Peter Eichhubl, Atilla Aydin
Rock Fracture Project, Dept. of Geological and Environmental Sciences, Stanford Univ., Stanford, CA 94305

Fracture formation is associated with mass transfer in chemically reactive subsurface environments. In this presentation, we describe the formation of opening-mode fractures in fine-grained carbonate- and silica-cemented sedimentary rocks under shallow and intermediate burial diagenetic conditions. We also consider fracture formation in clinker associated with combustion-metamorphism of siliceous shale. In organic-rich carbonate-cemented siltstone, large-aperture fractures occur as septarian veins that form radial and concentric fracture arrays. The opening and propagation of these fractures is accompanied by dissolution of pore-filling carbonate in the siltstone and carbonate reprecipitation in the fracture space. We interpret that carbonate dissolution and reprecipitation is controlled by the decomposition of dispersed organic matter with increasing burial. In siliceous mudstone, the formation of large-aperture fractures is related to the dissolution of metastable opal-A and opal-CT and the reprecipitation of silica as fracture-filling quartz. In both diagenetic systems, the opening-displacement of large-aperture fractures appears to be accommodated by dissolution of pore-filling cement and consecutive pore collapse. Fracture opening in clinker is observed to correlate with the reduction in sub-micron porosity that is accompanied by formation of high-temperature minerals. Whereas solution mass transfer during carbonate and silica diagenesis takes place in an aqueous pore fluid, we infer that fracture formation in clinker is accompanied by diffusion and solution mass transfer in a partial melt and possible minor bulk melt movement.

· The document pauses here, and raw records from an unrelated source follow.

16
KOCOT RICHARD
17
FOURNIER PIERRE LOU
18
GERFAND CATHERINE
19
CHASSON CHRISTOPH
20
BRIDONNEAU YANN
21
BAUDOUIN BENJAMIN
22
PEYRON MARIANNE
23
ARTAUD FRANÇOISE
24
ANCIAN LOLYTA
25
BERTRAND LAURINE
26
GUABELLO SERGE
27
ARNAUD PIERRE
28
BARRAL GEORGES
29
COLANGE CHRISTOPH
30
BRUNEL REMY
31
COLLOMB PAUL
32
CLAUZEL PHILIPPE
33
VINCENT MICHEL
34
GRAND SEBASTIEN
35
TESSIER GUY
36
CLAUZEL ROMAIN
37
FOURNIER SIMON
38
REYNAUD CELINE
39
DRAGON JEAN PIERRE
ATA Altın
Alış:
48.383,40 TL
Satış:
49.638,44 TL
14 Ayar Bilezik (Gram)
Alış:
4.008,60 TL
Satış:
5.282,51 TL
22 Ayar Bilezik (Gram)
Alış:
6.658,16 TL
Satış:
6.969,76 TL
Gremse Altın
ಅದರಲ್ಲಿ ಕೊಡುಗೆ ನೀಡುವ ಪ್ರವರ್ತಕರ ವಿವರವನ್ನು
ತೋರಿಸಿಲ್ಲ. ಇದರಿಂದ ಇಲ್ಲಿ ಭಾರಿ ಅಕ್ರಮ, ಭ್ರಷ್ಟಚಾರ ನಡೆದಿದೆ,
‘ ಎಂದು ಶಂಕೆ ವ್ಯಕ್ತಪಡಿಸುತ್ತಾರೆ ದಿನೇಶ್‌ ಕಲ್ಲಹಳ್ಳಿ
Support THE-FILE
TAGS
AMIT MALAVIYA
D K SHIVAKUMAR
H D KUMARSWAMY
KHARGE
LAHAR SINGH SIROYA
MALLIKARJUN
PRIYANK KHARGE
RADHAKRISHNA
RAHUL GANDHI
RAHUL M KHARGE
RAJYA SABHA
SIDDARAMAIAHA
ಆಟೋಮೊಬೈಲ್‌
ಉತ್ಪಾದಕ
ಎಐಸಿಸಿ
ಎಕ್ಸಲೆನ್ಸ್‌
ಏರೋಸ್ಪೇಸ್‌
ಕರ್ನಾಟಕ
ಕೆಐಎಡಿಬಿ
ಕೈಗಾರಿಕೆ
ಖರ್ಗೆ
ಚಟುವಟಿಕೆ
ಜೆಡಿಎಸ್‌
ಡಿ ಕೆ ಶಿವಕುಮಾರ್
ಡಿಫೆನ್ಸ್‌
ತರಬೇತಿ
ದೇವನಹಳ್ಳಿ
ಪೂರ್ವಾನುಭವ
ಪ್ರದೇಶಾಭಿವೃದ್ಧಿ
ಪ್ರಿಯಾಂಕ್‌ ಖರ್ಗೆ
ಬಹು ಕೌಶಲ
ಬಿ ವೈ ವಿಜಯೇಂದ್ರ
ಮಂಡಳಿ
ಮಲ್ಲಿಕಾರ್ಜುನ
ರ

In all three examples documented here we infer that chemical mass transfer is responsible for fracture opening in excess of elastic opening displacements that are characteristic of brittle fractures. Where mass transfer is highly effective and strains are large such as in clinker, mass transfer leads to ductile fracture by growth and coalescence of voids to macroscopic blunt-tipped fractures. We believe that these or related processes are likely to occur in sub-crustal depths and are responsible for the shape and localization of ascending magmatic bodies.